Raw data Block Start

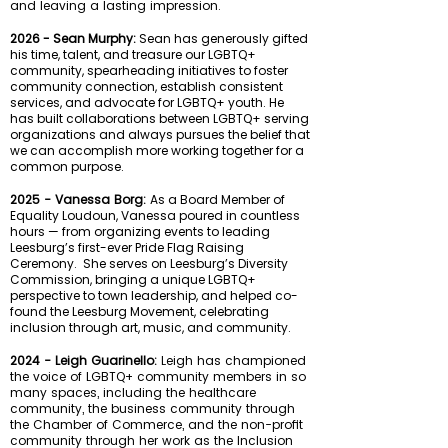
and leaving a lasting impression.
2026 - Sean Murphy:
Sean has generously gifted
his time, talent, and treasure our LGBTQ+
community, spearheading initiatives to foster
community connection, establish consistent
services, and advocate for LGBTQ+ youth. He
has built collaborations between LGBTQ+ serving
organizations and always pursues the belief that
we can accomplish more working together for a
common purpose.
2025 - Vanessa Borg:
As a Board Member of
Equality Loudoun, Vanessa poured in countless
hours — from organizing events to leading
Leesburg’s first-ever Pride Flag Raising
Ceremony.
She serves on Leesburg’s Diversity
Commission, bringing a unique LGBTQ+
perspective to town leadership, and helped co-
found the Leesburg Movement, celebrating
inclusion through art, music, and community.
2024 - Leigh Guarinello:
Leigh has championed
the voice of LGBTQ+ community members in so
many spaces, including the healthcare
community, the business community through
the Chamber of Commerce, and the non-profit
community through her work as the Inclusion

Raw data Block End

Exercise aim:
Update the records by replacing every "community" with "neighborhood" and leaving everything else unchanged. Omit the pictures from your answer.

Task output:
and leaving a lasting impression.
2026 - Sean Murphy:
Sean has generously gifted
his time, talent, and treasure our LGBTQ+
neighborhood, spearheading initiatives to foster
neighborhood connection, establish consistent
services, and advocate for LGBTQ+ youth. He
has built collaborations between LGBTQ+ serving
organizations and always pursues the belief that
we can accomplish more working together for a
common purpose.
2025 - Vanessa Borg:
As a Board Member of
Equality Loudoun, Vanessa poured in countless
hours — from organizing events to leading
Leesburg’s first-ever Pride Flag Raising
Ceremony.
She serves on Leesburg’s Diversity
Commission, bringing a unique LGBTQ+
perspective to town leadership, and helped co-
found the Leesburg Movement, celebrating
inclusion through art, music, and neighborhood.
2024 - Leigh Guarinello:
Leigh has championed
the voice of LGBTQ+ neighborhood members in so
many spaces, including the healthcare
neighborhood, the business neighborhood through
the Chamber of Commerce, and the non-profit
neighborhood through her work as the Inclusion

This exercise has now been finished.